— Task —
The whole listing needs retyping exactly; keep the pictures out of it.
----- Supplied material
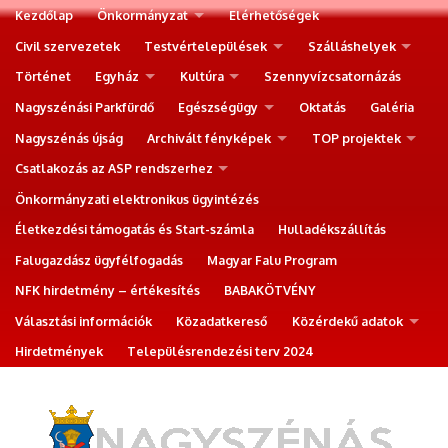
Kezdőlap
Önkormányzat
Elérhetőségek
Civil szervezetek
Testvértelepülések
Szálláshelyek
Történet
Egyház
Kultúra
Szennyvízcsatornázás
Nagyszénási Parkfürdő
Egészségügy
Oktatás
Galéria
Nagyszénás újság
Archivált fényképek
TOP projektek
Csatlakozás az ASP rendszerhez
Önkormányzati elektronikus ügyintézés
Életkezdési támogatás és Start-számla
Hulladékszállítás
Falugazdász ügyfélfogadás
Magyar Falu Program
NFK hirdetmény – értékesítés
BABAKÖTVÉNY
Választási információk
Közadatkereső
Közérdekű adatok
Hirdetmények
Településrendezési terv 2024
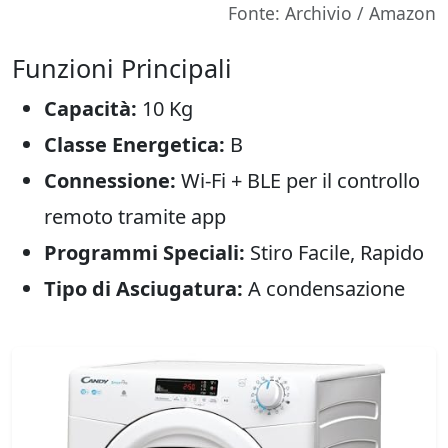
Fonte: Archivio / Amazon
Funzioni Principali
Capacità:
10 Kg
Classe Energetica:
B
Connessione:
Wi-Fi + BLE per il controllo
remoto tramite app
Programmi Speciali:
Stiro Facile, Rapido
Tipo di Asciugatura:
A condensazione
----------
— Task solution —
Kezdőlap
Önkormányzat
Elérhetőségek
Civil szervezetek
Testvértelepülések
Szálláshelyek
Történet
Egyház
Kultúra
Szennyvízcsatornázás
Nagyszénási Parkfürdő
Egészségügy
Oktatás
Galéria
Nagyszénás újság
Archivált fényképek
TOP projektek
Csatlakozás az ASP rendszerhez
Önkormányzati elektronikus ügyintézés
Életkezdési támogatás és Start-számla
Hulladékszállítás
Falugazdász ügyfélfogadás
Magyar Falu Program
NFK hirdetmény – értékesítés
BABAKÖTVÉNY
Választási információk
Közadatkereső
Közérdekű adatok
Hirdetmények
Településrendezési terv 2024
Fonte: Archivio / Amazon
Funzioni Principali
Capacità:
10 Kg
Classe Energetica:
B
Connessione:
Wi-Fi + BLE per il controllo
remoto tramite app
Programmi Speciali:
Stiro Facile, Rapido
Tipo di Asciugatura:
A condensazione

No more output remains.